How DeepSeek-OCR Achieves 10× Context Compression with Vision Tokens
DeepSeek-OCR, a newly open‑sourced 3B‑parameter OCR model, uses a novel DeepEncoder and a 3B MoE decoder to compress long‑text contexts into visual tokens, achieving up to 10× compression with 97% accuracy and demonstrating strong practical performance on benchmarks and multilingual documents.
Introduction
DeepSeek recently open‑sourced a new OCR model called DeepSeek‑OCR. The 3‑billion‑parameter model has quickly attracted over 100 downloads and is built by three DeepSeek researchers who previously developed the GOT‑OCR2.0 system.
Model Overview
DeepSeek‑OCR explores optical compression of long‑text contexts by converting text into visual tokens. The architecture consists of two core components: a visual encoder (DeepEncoder) and a decoder (DeepSeek‑3B‑MoE‑A570M).
DeepEncoder
DeepEncoder extracts image features, tokenizes and compresses them into a small number of visual tokens. It combines an 80M SAM‑base module with a 300M CLIP‑large module, totaling about 380M parameters. The encoder processes high‑resolution inputs with low activation, supports multi‑resolution, and produces a compact token set (e.g., 4096 patches reduced to 256 tokens after compression).
MoE Decoder
The decoder uses DeepSeek‑MoE (3B‑parameter Mixture‑of‑Experts). During inference, 6 out of 64 expert routers and 2 shared experts are activated, resulting in about 570M active parameters. This design offers the expressive power of a 3B model with the inference efficiency of a 500M‑parameter model.
Data Engine
DeepSeek assembled diverse training data:
OCR 1.0 – traditional scene and document OCR.

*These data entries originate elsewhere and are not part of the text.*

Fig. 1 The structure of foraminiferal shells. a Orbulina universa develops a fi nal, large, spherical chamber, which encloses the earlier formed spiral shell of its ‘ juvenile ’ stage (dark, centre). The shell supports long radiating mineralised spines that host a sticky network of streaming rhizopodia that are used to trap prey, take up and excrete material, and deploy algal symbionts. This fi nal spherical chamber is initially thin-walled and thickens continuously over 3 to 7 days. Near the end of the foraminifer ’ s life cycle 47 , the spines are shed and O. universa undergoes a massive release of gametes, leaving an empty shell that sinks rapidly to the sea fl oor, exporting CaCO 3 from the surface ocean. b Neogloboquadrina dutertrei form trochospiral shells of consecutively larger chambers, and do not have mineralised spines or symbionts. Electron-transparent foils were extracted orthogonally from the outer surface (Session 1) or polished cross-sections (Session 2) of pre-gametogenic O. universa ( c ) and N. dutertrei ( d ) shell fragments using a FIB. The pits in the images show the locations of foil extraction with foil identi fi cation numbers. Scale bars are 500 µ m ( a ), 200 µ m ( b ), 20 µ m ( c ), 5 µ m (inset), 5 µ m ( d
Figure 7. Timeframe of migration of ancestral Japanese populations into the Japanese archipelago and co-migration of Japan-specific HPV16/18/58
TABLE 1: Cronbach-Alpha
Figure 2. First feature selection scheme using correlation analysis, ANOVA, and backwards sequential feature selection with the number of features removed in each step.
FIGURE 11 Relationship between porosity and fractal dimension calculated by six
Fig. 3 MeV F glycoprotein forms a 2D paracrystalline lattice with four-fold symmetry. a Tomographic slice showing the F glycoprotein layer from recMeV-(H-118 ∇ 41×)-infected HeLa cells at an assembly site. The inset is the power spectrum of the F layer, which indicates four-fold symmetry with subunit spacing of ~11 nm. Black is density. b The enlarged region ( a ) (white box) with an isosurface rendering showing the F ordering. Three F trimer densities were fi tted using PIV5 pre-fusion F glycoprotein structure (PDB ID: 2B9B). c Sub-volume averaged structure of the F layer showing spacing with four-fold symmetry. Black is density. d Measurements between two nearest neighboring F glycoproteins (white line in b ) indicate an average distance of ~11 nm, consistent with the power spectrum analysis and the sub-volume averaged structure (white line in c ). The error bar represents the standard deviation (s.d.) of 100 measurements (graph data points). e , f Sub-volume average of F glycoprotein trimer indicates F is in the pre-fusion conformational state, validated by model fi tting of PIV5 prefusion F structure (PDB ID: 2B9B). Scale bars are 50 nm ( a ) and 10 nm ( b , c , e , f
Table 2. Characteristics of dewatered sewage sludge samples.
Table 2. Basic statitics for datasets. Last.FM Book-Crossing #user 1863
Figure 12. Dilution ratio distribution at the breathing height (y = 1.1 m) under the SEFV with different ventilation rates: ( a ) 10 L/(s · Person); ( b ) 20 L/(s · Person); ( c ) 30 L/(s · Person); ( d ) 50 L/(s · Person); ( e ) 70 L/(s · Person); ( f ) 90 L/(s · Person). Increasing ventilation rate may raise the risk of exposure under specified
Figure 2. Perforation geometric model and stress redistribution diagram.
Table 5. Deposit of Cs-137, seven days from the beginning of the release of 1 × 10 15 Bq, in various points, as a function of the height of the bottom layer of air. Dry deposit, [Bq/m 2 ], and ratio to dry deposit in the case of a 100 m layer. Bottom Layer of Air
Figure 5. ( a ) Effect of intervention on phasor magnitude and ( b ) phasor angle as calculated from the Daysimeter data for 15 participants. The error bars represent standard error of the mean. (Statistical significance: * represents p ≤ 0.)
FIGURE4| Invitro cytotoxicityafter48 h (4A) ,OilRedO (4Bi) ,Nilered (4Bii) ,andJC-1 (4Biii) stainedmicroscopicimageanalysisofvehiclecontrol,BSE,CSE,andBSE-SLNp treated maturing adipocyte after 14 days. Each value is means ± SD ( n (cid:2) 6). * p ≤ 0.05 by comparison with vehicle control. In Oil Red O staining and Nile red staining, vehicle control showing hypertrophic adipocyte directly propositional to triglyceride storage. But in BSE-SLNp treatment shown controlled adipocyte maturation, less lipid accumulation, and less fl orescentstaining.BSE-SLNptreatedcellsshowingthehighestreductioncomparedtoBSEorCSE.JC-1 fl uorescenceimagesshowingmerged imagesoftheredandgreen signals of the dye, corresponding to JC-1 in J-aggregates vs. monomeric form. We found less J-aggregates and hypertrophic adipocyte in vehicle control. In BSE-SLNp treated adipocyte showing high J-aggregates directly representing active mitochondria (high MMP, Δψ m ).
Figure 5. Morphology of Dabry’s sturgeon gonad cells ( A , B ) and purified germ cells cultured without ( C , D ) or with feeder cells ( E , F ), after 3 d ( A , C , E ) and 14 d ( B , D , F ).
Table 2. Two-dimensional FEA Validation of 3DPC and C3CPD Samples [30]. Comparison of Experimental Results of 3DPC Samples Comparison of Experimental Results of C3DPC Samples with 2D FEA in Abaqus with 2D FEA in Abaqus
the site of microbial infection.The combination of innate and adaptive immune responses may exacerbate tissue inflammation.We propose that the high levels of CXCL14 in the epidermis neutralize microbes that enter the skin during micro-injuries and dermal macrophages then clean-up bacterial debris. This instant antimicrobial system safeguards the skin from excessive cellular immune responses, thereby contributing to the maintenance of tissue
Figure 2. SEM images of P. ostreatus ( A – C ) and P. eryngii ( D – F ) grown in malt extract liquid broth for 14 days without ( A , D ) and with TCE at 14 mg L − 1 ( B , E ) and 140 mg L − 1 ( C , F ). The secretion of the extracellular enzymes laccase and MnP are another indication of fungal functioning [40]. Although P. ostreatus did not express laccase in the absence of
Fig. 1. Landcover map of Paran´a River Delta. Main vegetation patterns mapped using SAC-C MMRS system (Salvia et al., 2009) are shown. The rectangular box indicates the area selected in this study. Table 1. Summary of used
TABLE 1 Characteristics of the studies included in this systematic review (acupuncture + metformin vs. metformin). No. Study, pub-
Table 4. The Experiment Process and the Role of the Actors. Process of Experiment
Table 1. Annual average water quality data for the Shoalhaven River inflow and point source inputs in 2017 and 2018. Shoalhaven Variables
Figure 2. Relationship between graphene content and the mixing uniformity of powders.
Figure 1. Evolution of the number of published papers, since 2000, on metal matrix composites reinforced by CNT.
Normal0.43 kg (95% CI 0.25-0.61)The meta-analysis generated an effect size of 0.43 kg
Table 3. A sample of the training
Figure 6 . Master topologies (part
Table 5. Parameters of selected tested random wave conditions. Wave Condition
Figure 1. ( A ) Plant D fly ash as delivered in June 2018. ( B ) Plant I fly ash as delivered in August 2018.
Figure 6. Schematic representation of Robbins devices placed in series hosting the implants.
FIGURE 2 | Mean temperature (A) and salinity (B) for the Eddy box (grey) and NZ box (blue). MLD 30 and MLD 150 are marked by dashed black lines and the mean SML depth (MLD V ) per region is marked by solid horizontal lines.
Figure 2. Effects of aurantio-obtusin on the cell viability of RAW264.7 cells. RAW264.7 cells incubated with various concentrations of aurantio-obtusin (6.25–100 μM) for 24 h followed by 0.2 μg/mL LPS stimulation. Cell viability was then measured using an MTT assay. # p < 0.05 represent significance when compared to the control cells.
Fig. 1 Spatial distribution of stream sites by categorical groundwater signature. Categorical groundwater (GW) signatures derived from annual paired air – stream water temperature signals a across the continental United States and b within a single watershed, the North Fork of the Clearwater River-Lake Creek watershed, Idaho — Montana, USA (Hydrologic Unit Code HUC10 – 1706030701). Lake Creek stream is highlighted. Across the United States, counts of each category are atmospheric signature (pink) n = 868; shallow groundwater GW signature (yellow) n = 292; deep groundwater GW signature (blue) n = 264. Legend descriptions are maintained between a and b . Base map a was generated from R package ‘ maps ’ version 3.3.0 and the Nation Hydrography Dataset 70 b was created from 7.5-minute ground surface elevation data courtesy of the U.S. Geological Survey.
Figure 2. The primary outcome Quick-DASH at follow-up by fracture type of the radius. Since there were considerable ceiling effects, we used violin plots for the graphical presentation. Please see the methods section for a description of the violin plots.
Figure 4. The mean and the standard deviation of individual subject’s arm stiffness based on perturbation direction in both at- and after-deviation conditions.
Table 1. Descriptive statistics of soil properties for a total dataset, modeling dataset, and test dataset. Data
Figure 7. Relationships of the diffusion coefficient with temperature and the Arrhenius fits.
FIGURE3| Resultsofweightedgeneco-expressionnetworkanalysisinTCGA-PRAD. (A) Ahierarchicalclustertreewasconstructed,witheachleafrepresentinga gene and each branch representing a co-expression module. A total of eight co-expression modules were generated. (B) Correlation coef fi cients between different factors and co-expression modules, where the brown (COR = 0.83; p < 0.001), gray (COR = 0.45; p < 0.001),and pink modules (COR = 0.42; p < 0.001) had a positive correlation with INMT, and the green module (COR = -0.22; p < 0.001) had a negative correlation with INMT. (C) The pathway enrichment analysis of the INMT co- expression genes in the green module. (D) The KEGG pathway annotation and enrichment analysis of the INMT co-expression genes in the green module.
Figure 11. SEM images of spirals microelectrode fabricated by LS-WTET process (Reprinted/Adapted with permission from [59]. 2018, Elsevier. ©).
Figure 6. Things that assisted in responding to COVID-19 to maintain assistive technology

OCR 2.0 – complex synthetic images such as charts, chemical formulas, and geometric diagrams.
General visual data – to endow the model with broad image understanding.
Training Process
Training proceeds in two stages: first, DeepEncoder is trained independently using a next‑token prediction objective on OCR 1.0, OCR 2.0, and 100 M sampled LAION images (AdamW, cosine scheduler, 2 epochs, batch 1280, LR 5e‑5, seq‑len 4096). Second, the full DeepSeek‑OCR model is trained on the HAI‑LLM platform with pipeline parallelism across four stages, using 20 nodes (8 × A100‑40G per node), DP 40, global batch 640, AdamW (LR 3e‑5). Training speeds reach 9 × 10¹¹ tokens/day for text and 7 × 10¹¹ tokens/day for multimodal data.
Experimental Results
Visual‑Text Compression
On the Fox benchmark, DeepSeek‑OCR achieves ~97% OCR accuracy at a 10× compression ratio (100 visual tokens). Accuracy remains around 60% even at 20× compression.
Practical OCR Performance
DeepSeek‑OCR outperforms GOT‑OCR2.0 with only 100 visual tokens (640×640 resolution) and matches state‑of‑the‑art models with 400 tokens (1280×1280). With fewer than 800 tokens, it surpasses MinerU2.0, which requires ~7 000 tokens.
Qualitative Study
The model can parse charts, geometric figures, chemical formulas, and natural images using a single prompt. It supports recognition in nearly 100 languages, demonstrated on Arabic and Sinhala PDFs, and shows general visual understanding capabilities.